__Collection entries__
Segment Open

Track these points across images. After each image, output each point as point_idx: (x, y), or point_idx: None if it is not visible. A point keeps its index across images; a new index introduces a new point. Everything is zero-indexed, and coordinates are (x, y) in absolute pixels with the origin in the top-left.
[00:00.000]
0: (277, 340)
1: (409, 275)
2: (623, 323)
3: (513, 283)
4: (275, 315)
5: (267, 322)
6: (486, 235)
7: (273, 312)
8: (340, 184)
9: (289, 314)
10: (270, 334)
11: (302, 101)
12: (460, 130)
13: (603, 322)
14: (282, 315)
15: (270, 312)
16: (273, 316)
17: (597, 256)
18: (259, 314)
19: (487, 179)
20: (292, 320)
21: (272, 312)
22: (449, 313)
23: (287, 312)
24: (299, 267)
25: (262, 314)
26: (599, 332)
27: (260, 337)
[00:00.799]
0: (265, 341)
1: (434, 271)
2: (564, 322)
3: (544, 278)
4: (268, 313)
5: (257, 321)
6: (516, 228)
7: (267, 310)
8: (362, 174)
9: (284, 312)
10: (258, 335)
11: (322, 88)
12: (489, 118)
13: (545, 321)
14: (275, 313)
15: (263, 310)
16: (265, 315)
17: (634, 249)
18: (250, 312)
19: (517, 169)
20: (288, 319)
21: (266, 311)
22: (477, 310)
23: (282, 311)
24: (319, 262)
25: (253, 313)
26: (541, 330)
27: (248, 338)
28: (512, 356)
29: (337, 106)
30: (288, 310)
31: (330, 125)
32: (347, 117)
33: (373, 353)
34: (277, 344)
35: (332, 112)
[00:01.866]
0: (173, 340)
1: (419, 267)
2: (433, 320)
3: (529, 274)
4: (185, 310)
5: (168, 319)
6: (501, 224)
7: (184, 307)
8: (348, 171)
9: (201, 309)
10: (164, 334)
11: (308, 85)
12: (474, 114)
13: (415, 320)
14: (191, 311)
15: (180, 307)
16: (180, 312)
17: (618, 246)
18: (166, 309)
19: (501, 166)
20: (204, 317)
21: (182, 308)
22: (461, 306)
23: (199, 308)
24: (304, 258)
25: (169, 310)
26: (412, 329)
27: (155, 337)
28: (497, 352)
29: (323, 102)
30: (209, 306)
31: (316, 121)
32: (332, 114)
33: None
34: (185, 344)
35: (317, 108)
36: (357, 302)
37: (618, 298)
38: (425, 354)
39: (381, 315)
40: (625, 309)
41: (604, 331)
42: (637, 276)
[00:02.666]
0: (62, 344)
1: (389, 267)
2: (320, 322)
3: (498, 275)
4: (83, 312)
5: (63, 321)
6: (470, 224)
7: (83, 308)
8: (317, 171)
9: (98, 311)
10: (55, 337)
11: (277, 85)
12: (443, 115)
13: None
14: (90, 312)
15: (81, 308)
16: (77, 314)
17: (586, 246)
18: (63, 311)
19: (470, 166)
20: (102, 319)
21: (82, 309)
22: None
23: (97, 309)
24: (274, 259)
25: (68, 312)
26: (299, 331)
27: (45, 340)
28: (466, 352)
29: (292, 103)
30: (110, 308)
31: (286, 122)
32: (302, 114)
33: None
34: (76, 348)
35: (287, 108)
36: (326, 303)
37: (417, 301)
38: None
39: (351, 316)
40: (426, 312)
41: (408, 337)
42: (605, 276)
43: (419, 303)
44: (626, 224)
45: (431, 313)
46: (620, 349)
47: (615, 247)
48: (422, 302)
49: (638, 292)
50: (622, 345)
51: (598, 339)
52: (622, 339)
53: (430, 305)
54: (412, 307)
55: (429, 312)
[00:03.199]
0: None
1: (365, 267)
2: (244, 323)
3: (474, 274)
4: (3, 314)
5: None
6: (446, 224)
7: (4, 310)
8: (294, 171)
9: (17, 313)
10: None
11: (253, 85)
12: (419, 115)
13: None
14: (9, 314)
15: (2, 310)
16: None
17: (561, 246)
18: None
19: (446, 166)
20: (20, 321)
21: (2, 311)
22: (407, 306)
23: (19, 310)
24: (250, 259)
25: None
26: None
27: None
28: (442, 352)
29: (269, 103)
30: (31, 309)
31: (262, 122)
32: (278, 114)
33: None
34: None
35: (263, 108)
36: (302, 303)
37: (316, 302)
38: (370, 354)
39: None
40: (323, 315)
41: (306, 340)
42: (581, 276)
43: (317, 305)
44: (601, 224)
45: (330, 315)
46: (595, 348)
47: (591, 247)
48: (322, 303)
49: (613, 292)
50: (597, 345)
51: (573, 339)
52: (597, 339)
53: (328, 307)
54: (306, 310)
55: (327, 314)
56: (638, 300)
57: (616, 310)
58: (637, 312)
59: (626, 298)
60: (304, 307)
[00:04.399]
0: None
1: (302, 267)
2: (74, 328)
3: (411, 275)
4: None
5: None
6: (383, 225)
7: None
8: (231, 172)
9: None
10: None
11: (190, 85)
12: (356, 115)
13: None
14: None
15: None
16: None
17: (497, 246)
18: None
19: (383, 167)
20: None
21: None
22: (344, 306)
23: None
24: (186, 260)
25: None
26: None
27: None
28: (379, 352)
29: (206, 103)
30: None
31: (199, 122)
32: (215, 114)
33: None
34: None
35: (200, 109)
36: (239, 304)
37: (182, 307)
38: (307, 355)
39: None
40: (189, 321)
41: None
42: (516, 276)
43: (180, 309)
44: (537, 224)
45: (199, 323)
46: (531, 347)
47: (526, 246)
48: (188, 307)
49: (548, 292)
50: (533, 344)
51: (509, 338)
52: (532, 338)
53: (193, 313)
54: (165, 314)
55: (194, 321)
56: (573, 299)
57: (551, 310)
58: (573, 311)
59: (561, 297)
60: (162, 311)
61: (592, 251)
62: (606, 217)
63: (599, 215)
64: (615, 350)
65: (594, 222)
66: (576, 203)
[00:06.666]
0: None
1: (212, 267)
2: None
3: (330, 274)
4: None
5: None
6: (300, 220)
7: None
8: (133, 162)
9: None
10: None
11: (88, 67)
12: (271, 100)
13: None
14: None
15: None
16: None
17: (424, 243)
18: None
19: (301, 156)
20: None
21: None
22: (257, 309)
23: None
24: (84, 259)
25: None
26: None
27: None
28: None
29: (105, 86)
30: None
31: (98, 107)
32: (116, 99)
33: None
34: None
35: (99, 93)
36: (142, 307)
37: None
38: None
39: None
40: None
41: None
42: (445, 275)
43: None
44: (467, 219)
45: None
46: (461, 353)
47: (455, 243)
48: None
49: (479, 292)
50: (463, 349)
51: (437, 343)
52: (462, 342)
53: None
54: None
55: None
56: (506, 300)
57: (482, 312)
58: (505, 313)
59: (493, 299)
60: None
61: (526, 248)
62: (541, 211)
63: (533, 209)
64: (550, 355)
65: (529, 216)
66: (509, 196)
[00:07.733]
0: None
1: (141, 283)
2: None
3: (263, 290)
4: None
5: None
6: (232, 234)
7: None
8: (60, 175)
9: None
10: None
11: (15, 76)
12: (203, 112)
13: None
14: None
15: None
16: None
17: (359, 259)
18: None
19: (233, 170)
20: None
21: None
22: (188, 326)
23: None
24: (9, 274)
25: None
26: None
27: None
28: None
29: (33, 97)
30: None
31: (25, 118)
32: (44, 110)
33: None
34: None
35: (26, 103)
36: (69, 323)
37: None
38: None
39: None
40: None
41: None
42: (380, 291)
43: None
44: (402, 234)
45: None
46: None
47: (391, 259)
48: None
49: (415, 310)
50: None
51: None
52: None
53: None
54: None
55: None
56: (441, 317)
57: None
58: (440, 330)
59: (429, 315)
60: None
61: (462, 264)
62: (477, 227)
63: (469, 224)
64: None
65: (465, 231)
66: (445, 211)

Segment Closed

__Work instruction__
Reply by returning the full set of records above exactly.

__Completed task__
Track these points across images. After each image, output each point as point_idx: (x, y), or point_idx: None if it is not visible. A point keeps its index across images; a new index introduces a new point. Everything is zero-indexed, and coordinates are (x, y) in absolute pixels with the origin in the top-left.
[00:00.000]
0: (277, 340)
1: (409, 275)
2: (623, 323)
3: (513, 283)
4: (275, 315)
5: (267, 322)
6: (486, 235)
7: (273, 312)
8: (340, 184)
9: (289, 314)
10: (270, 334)
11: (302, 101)
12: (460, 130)
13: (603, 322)
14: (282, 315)
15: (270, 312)
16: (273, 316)
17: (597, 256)
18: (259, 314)
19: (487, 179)
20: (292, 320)
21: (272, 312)
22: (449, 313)
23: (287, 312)
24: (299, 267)
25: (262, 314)
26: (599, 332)
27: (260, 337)
[00:00.799]
0: (265, 341)
1: (434, 271)
2: (564, 322)
3: (544, 278)
4: (268, 313)
5: (257, 321)
6: (516, 228)
7: (267, 310)
8: (362, 174)
9: (284, 312)
10: (258, 335)
11: (322, 88)
12: (489, 118)
13: (545, 321)
14: (275, 313)
15: (263, 310)
16: (265, 315)
17: (634, 249)
18: (250, 312)
19: (517, 169)
20: (288, 319)
21: (266, 311)
22: (477, 310)
23: (282, 311)
24: (319, 262)
25: (253, 313)
26: (541, 330)
27: (248, 338)
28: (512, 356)
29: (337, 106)
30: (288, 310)
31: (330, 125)
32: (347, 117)
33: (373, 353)
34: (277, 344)
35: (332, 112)
[00:01.866]
0: (173, 340)
1: (419, 267)
2: (433, 320)
3: (529, 274)
4: (185, 310)
5: (168, 319)
6: (501, 224)
7: (184, 307)
8: (348, 171)
9: (201, 309)
10: (164, 334)
11: (308, 85)
12: (474, 114)
13: (415, 320)
14: (191, 311)
15: (180, 307)
16: (180, 312)
17: (618, 246)
18: (166, 309)
19: (501, 166)
20: (204, 317)
21: (182, 308)
22: (461, 306)
23: (199, 308)
24: (304, 258)
25: (169, 310)
26: (412, 329)
27: (155, 337)
28: (497, 352)
29: (323, 102)
30: (209, 306)
31: (316, 121)
32: (332, 114)
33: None
34: (185, 344)
35: (317, 108)
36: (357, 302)
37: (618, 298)
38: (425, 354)
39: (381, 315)
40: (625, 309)
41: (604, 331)
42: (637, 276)
[00:02.666]
0: (62, 344)
1: (389, 267)
2: (320, 322)
3: (498, 275)
4: (83, 312)
5: (63, 321)
6: (470, 224)
7: (83, 308)
8: (317, 171)
9: (98, 311)
10: (55, 337)
11: (277, 85)
12: (443, 115)
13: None
14: (90, 312)
15: (81, 308)
16: (77, 314)
17: (586, 246)
18: (63, 311)
19: (470, 166)
20: (102, 319)
21: (82, 309)
22: None
23: (97, 309)
24: (274, 259)
25: (68, 312)
26: (299, 331)
27: (45, 340)
28: (466, 352)
29: (292, 103)
30: (110, 308)
31: (286, 122)
32: (302, 114)
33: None
34: (76, 348)
35: (287, 108)
36: (326, 303)
37: (417, 301)
38: None
39: (351, 316)
40: (426, 312)
41: (408, 337)
42: (605, 276)
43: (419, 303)
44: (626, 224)
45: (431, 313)
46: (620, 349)
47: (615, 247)
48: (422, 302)
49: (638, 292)
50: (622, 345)
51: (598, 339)
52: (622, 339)
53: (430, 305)
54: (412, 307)
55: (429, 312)
[00:03.199]
0: None
1: (365, 267)
2: (244, 323)
3: (474, 274)
4: (3, 314)
5: None
6: (446, 224)
7: (4, 310)
8: (294, 171)
9: (17, 313)
10: None
11: (253, 85)
12: (419, 115)
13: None
14: (9, 314)
15: (2, 310)
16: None
17: (561, 246)
18: None
19: (446, 166)
20: (20, 321)
21: (2, 311)
22: (407, 306)
23: (19, 310)
24: (250, 259)
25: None
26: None
27: None
28: (442, 352)
29: (269, 103)
30: (31, 309)
31: (262, 122)
32: (278, 114)
33: None
34: None
35: (263, 108)
36: (302, 303)
37: (316, 302)
38: (370, 354)
39: None
40: (323, 315)
41: (306, 340)
42: (581, 276)
43: (317, 305)
44: (601, 224)
45: (330, 315)
46: (595, 348)
47: (591, 247)
48: (322, 303)
49: (613, 292)
50: (597, 345)
51: (573, 339)
52: (597, 339)
53: (328, 307)
54: (306, 310)
55: (327, 314)
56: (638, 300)
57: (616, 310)
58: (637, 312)
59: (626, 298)
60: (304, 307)
[00:04.399]
0: None
1: (302, 267)
2: (74, 328)
3: (411, 275)
4: None
5: None
6: (383, 225)
7: None
8: (231, 172)
9: None
10: None
11: (190, 85)
12: (356, 115)
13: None
14: None
15: None
16: None
17: (497, 246)
18: None
19: (383, 167)
20: None
21: None
22: (344, 306)
23: None
24: (186, 260)
25: None
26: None
27: None
28: (379, 352)
29: (206, 103)
30: None
31: (199, 122)
32: (215, 114)
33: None
34: None
35: (200, 109)
36: (239, 304)
37: (182, 307)
38: (307, 355)
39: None
40: (189, 321)
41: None
42: (516, 276)
43: (180, 309)
44: (537, 224)
45: (199, 323)
46: (531, 347)
47: (526, 246)
48: (188, 307)
49: (548, 292)
50: (533, 344)
51: (509, 338)
52: (532, 338)
53: (193, 313)
54: (165, 314)
55: (194, 321)
56: (573, 299)
57: (551, 310)
58: (573, 311)
59: (561, 297)
60: (162, 311)
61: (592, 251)
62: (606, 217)
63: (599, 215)
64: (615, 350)
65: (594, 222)
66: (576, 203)
[00:06.666]
0: None
1: (212, 267)
2: None
3: (330, 274)
4: None
5: None
6: (300, 220)
7: None
8: (133, 162)
9: None
10: None
11: (88, 67)
12: (271, 100)
13: None
14: None
15: None
16: None
17: (424, 243)
18: None
19: (301, 156)
20: None
21: None
22: (257, 309)
23: None
24: (84, 259)
25: None
26: None
27: None
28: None
29: (105, 86)
30: None
31: (98, 107)
32: (116, 99)
33: None
34: None
35: (99, 93)
36: (142, 307)
37: None
38: None
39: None
40: None
41: None
42: (445, 275)
43: None
44: (467, 219)
45: None
46: (461, 353)
47: (455, 243)
48: None
49: (479, 292)
50: (463, 349)
51: (437, 343)
52: (462, 342)
53: None
54: None
55: None
56: (506, 300)
57: (482, 312)
58: (505, 313)
59: (493, 299)
60: None
61: (526, 248)
62: (541, 211)
63: (533, 209)
64: (550, 355)
65: (529, 216)
66: (509, 196)
[00:07.733]
0: None
1: (141, 283)
2: None
3: (263, 290)
4: None
5: None
6: (232, 234)
7: None
8: (60, 175)
9: None
10: None
11: (15, 76)
12: (203, 112)
13: None
14: None
15: None
16: None
17: (359, 259)
18: None
19: (233, 170)
20: None
21: None
22: (188, 326)
23: None
24: (9, 274)
25: None
26: None
27: None
28: None
29: (33, 97)
30: None
31: (25, 118)
32: (44, 110)
33: None
34: None
35: (26, 103)
36: (69, 323)
37: None
38: None
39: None
40: None
41: None
42: (380, 291)
43: None
44: (402, 234)
45: None
46: None
47: (391, 259)
48: None
49: (415, 310)
50: None
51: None
52: None
53: None
54: None
55: None
56: (441, 317)
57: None
58: (440, 330)
59: (429, 315)
60: None
61: (462, 264)
62: (477, 227)
63: (469, 224)
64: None
65: (465, 231)
66: (445, 211)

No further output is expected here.